The answer is that the chances are extremely high that you will not have to pay out anything (1-epsilon) so in almost every case it is lucrative to play the game. However, when you do lose, you lose so big that it (really does) cancel out the winnings you would be making in most case. So the expected value still holds -- it's not profitable to play the game.

My brain -- and your brain too, probably -- keeps buzzing that it is profitable to play the game because in almost every conceivable scenario, we can expect to make a million dollars. Human beings can't correctly think intuitively about very small and very large numbers. Every time your brain buzzes on this problem -- remind yourself it is because you're not really weighing the enormity of the pay-off you'd have to pay. Your brain keeps saying the probability is small, but the product of the probability and the payout is a finite, non-zero number.

As several comments below have eluded, perhaps the impracticality of such a pay-off is detracting from the abstract understanding of the problem. However, this is a fascinating question, and should be addressed squarely. (I'm pretty certain you didn't mean that you would just claim bankruptcy if you lost. Then your game would really be a scam, though I suppose we could argue about whether it is a scam in a sample where no one wins.)

Imagine this post with the problems that other commenters have pointed out fixed. In effect you're saying: Suppose I multiply something that's REALLY small (probability of having to pay out) by something that's REALLY big (amount that you would have to pay out). Further, suppose that the product (the expected payout) is 5 dollars. Can I just claim that the small probability is "practically zero" and get a different answer for the payout (that is, 0 dollars)?

There's nothing in your problem to prefer "small is approximately zero" over "big is approximately infinite". By making the other approximation, it seems just as reasonable for someone to pay a small amount for a small but finite chance of an infinite payout.

This question reminds me of the "immovable force and unstoppable barrier" problem that some of us encountered in middle school. One's intuition is destroyed by the extremes involved, and you can easily get your thinking into a circular rut focused on one half of the problem without noticing that your debate partner is going in a symmetrical circle on the other side.

There are several problems.
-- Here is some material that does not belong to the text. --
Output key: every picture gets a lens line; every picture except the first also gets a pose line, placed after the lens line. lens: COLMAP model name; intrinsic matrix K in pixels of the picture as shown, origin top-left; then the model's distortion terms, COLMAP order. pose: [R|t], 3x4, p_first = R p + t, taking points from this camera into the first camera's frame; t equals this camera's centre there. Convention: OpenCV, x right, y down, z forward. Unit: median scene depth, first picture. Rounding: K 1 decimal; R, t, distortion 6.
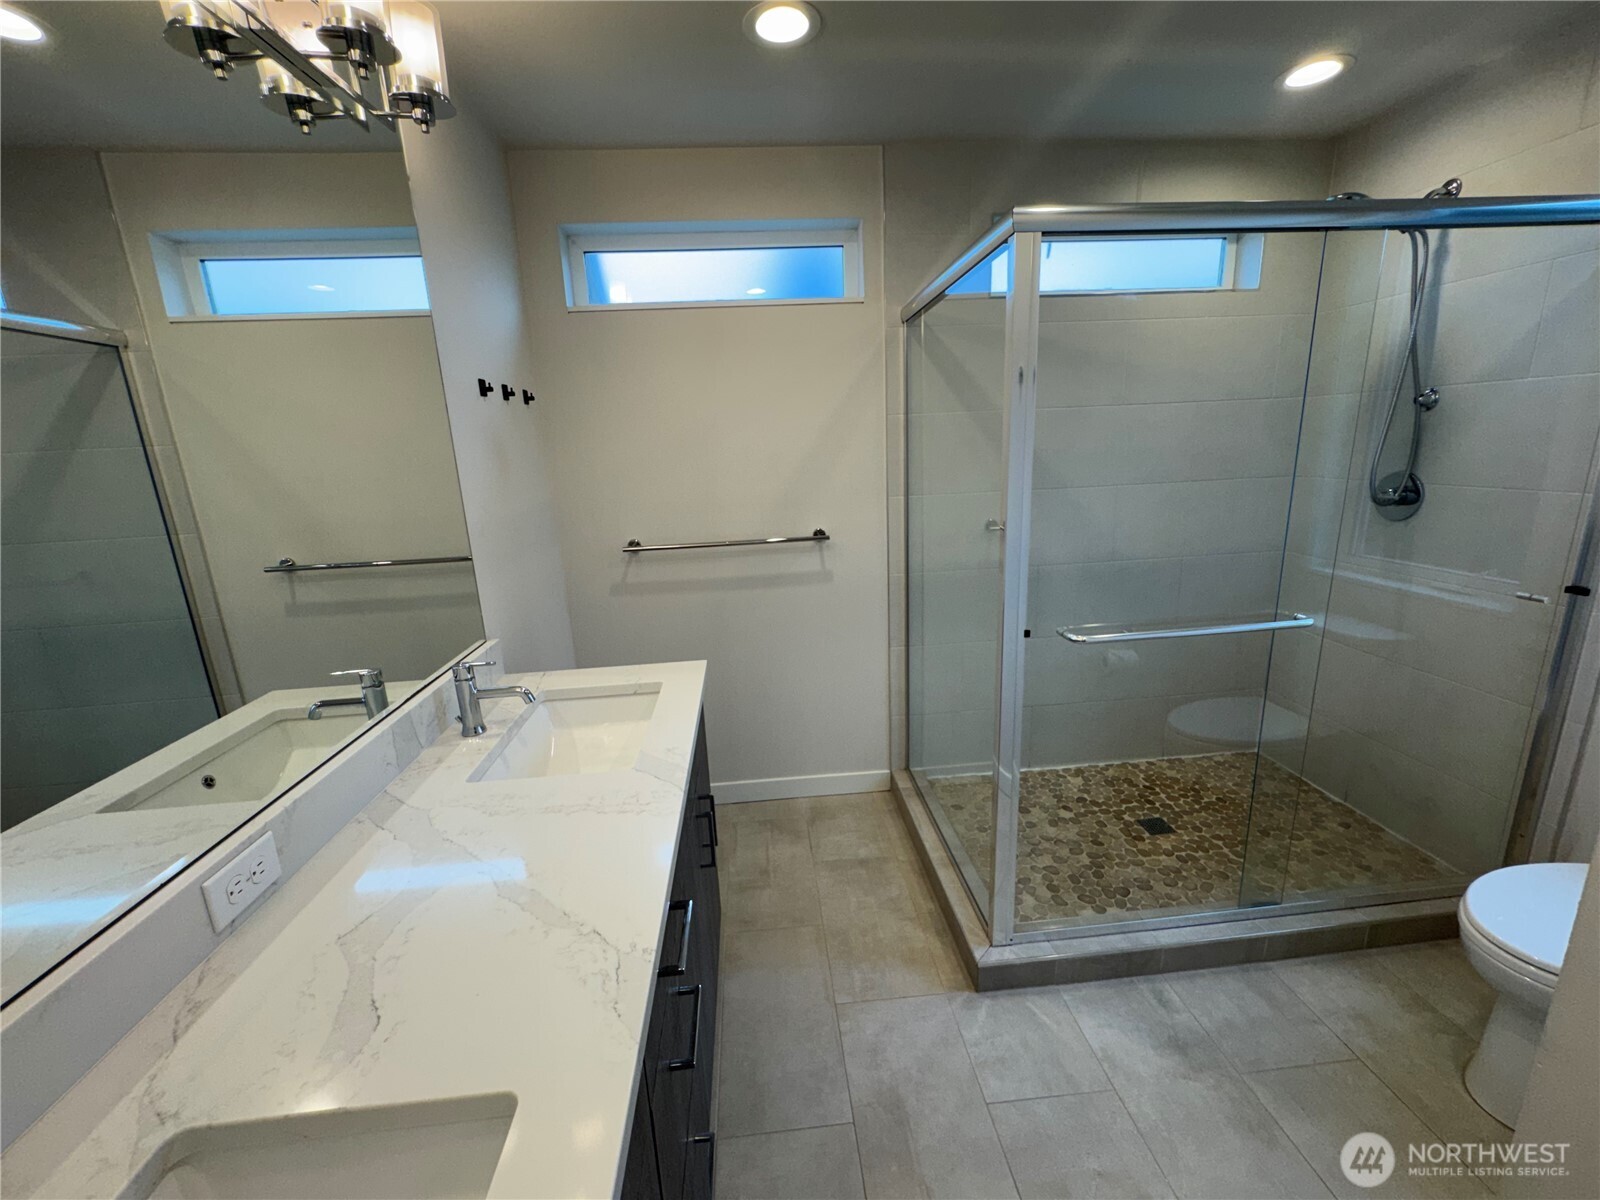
lens RADIAL K [[638.9, 0, 801.3], [0, 638.9, 599.7], [0, 0, 1]] dist [-0.004544, 0.000891]
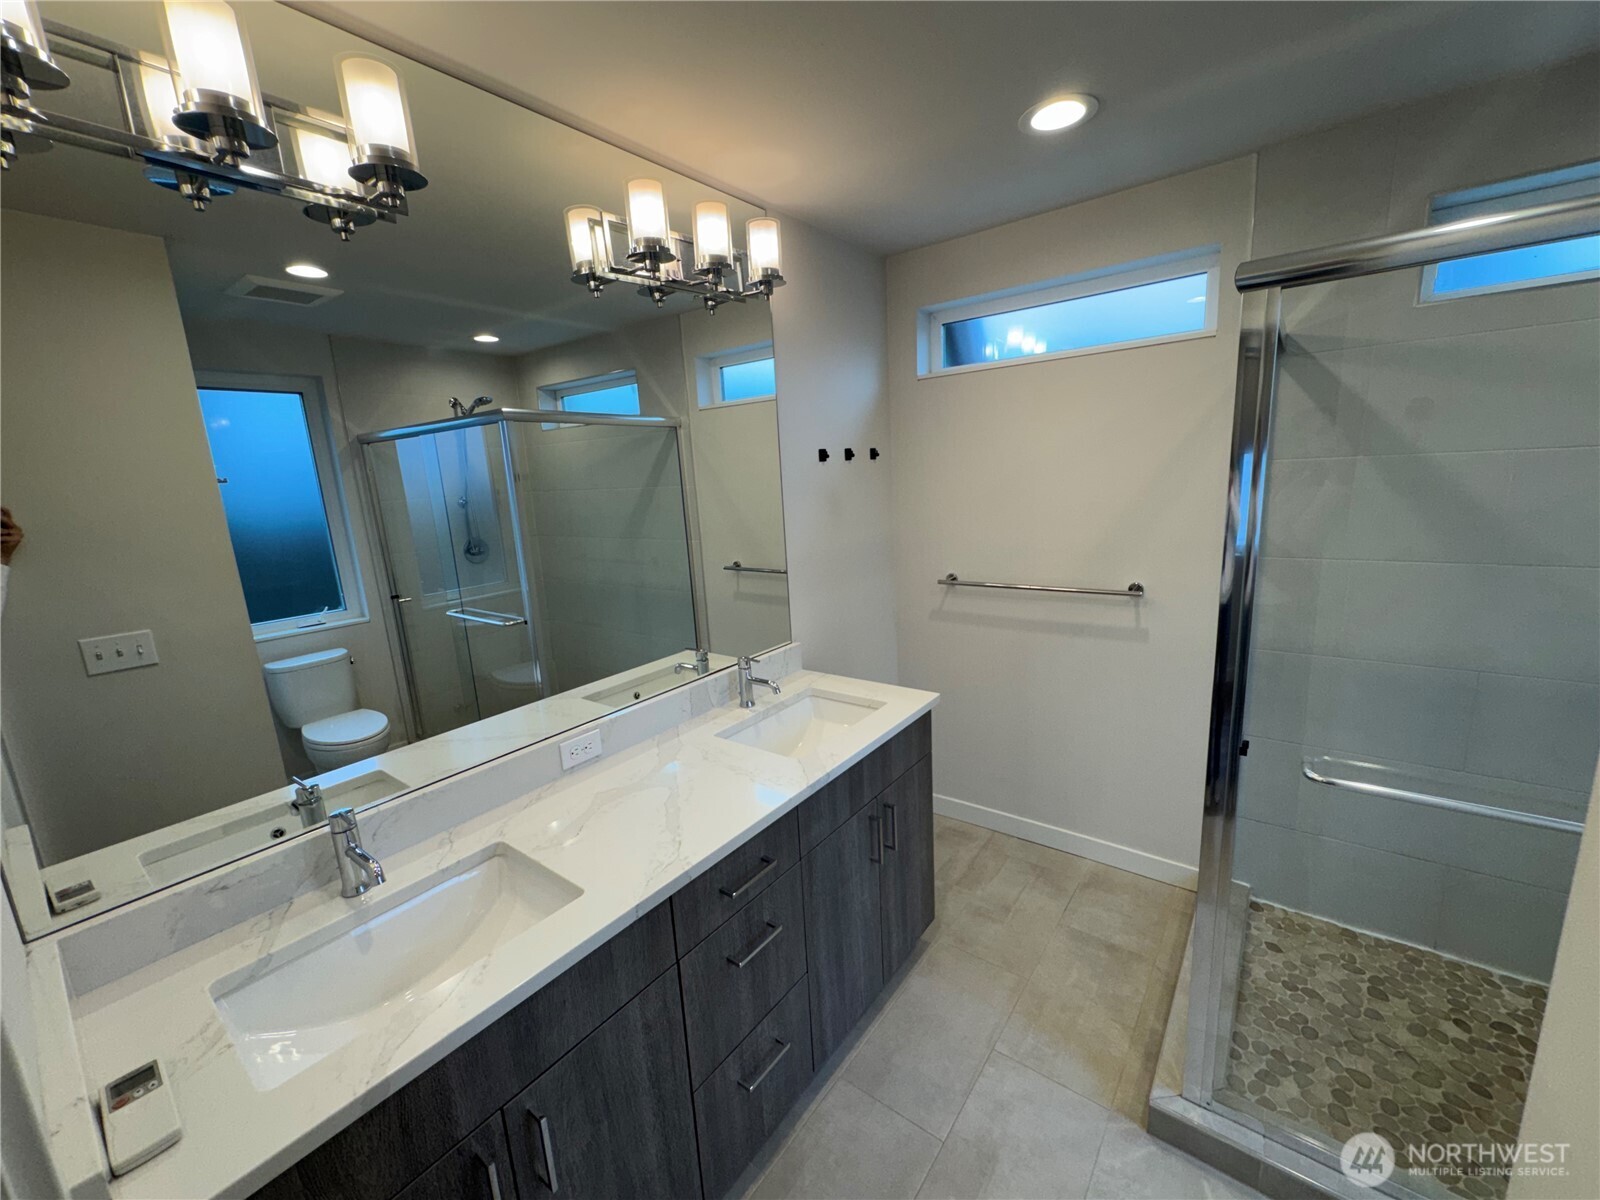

You're really looking to take free money from expected utility maximizers, not "expected value maximizers", and the equation from an expected utility maximizer's point of view is:

Expected change in utility given that I have N dollars = [U(N-1) P(no pay|X) + U(N+X+5-1) P(pay|X)] - U(N)

Key points here are the transformation of dollar winnings to utility (diminishing marginal utility of money), the fact that the expected value looks more like 5/X (not 5) dollars, and the fact that the expected utility maximizer cares about P(pay|X), not P(win the bet|X) - its estimation of your ability to pay cannot be swept under the rug, so p quickly becomes much smaller than 1/X when X is 10^100.

I think this is one intuitive leap that could help:

You're supposing it's reasonable to assume that you'll never have to pay out in your lifetime. Anyone taking your bet, then, can just as much assume that they'll never win in your lifetime.

So it's as balanced as one should expect - if you obviously should offer the bet, then anyone else just as obviously shouldn't take it.

One way to approach the derivation of expected utility is to say that any outcome is equivalent (in the preference order) to some combination of the worst possible and the best possible outcomes. So, you pick your outcome, like [eating a pie], and say that there exists a probability P such that, say, the lottery P [life in eutopia] + (1-P) [torture and death] is as preferable. As it turns out, you can use that P as utility of your event.

So, yes, if there are no problems with the possibility to pay up on the promise, playing an incredibly risky lottery is the right thing to do. Just make sure that you calculated your odds and utility correctly, which becomes trickier and trickier as the values go extreme.